ROW_SIZE() and RAW_ROW_SIZE()
Built-in SQL functions that return the on-the-wire HBase byte footprint of a row — useful for hot-row diagnosis, capacity planning, and finding outliers directly from SQL.
ROW_SIZE() and RAW_ROW_SIZE() return the HBase byte footprint of the row
currently being scanned. Both are zero-argument scalar functions that return
UNSIGNED_LONG. Available in Phoenix 5.3.1
(PHOENIX-7705).
ROW_SIZE() | RAW_ROW_SIZE() | |
|---|---|---|
| Arguments | none | none |
| Return type | UNSIGNED_LONG | UNSIGNED_LONG |
| Counts | latest visible version of each cell | all retained cell versions and delete markers |
Each cell's contribution is its full HBase footprint — row key, column family, qualifier, timestamp, type byte, tags, and value — so the result is not equal to the sum of user-visible column value lengths.
Usage
ROW_SIZE() is only valid as an argument to an aggregate in the SELECT
list, or inside a WHERE clause. A bare projection (SELECT ROW_SIZE() FROM t)
is rejected at compile time.
Total table footprint
SELECT SUM(ROW_SIZE()) FROM my_table;Per-row size
Group by the primary key so each group is a single row:
SELECT SUM(ROW_SIZE()) FROM my_table GROUP BY id;Distribution
SELECT AVG(ROW_SIZE()), MIN(ROW_SIZE()), MAX(ROW_SIZE()) FROM my_table;Find rows whose footprint exceeds a threshold
ROW_SIZE() is also valid in WHERE:
SELECT COUNT(1)
FROM my_table
WHERE ROW_SIZE() > 1024 AND status = 'ACTIVE';Including delete markers and old versions
SELECT organization_id, SUM(RAW_ROW_SIZE())
FROM my_table
GROUP BY organization_id;RAW_ROW_SIZE() counts every retained cell version and the bytes of any
delete-family or delete-column tombstones — useful for measuring the
post-compaction-debt footprint of a row.
Limitations and caveats
- Wrap in an aggregate.
SELECT ROW_SIZE() FROM tis rejected.

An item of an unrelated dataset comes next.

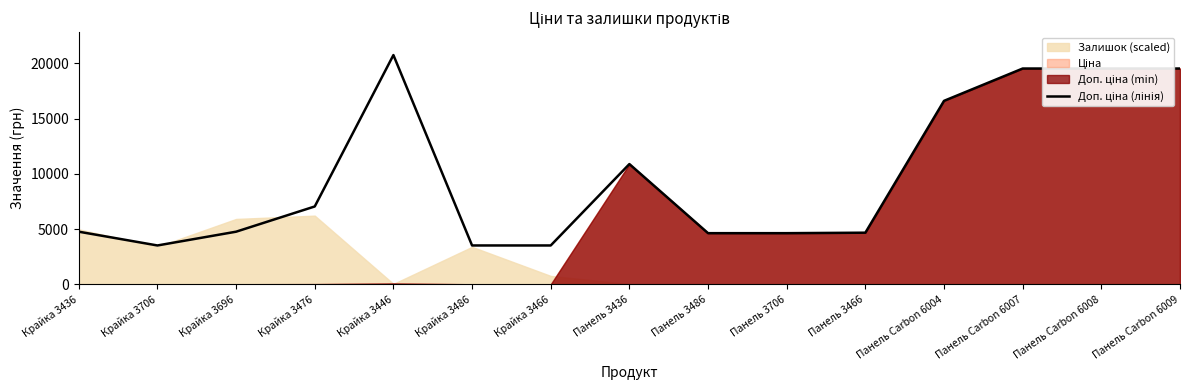

How many values are below 4775?

6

UseSUM(ROW_SIZE())(withGROUP BY <pk>for per-row values). - Forces a full row read. A query using either function reads more bytes per row than the same query without it, because the scan can no longer use empty-column / key-only / encoded-qualifier optimizations. Reach for these functions for diagnostics, not hot-path scans.

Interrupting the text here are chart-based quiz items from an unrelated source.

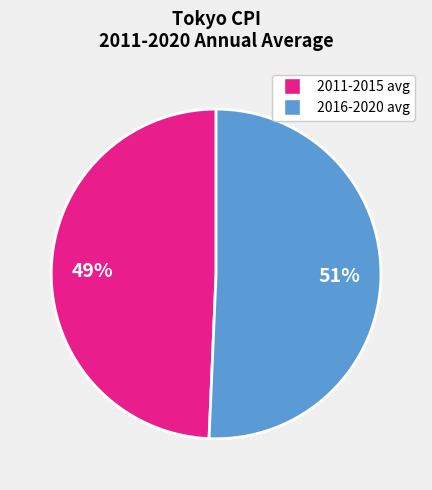

Is there any slice that represents more than half of the pie?

Yes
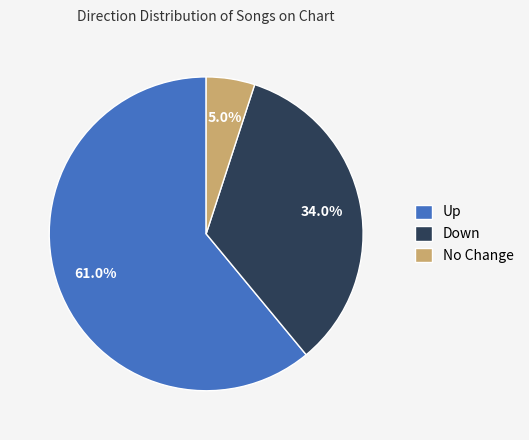

Rank the categories by value from lowest to highest.

No Change, Down, Up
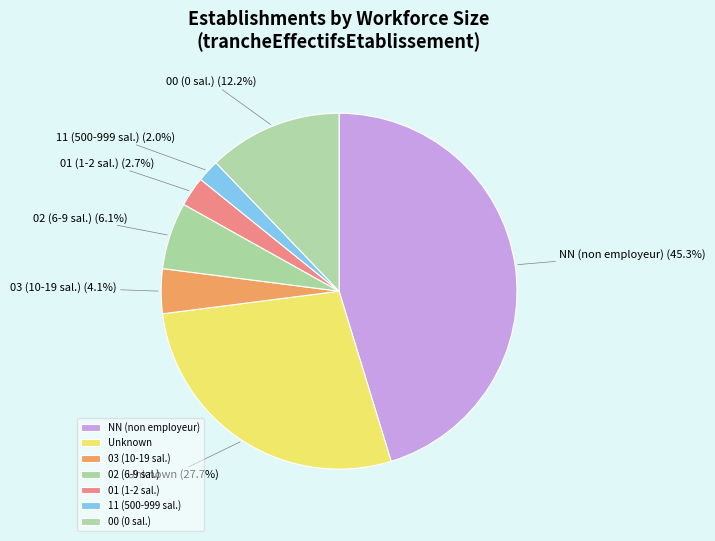

What is the largest slice in the pie chart?

NN (non employeur)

RAW_ROW_SIZE()reads all versions and tombstones. Both the byte count and the row count it produces will exceedROW_SIZE()on the same data.- Cell footprint, not user-data size. Adding a column generally
increases
ROW_SIZE()by more than that column's value byte length. - Measures whatever physical row the planner scans. If the optimizer
chooses a secondary index,
ROW_SIZE()will measure the index row, not the data row. Pin the plan with a hint (e.g./*+ NO_INDEX */) if you need a specific physical answer.
See also
- Metrics — runtime measurements on the client side (scan bytes, mutation bytes, scan latency, etc.).
- Statistics Collection — aggregate estimates without scanning every row.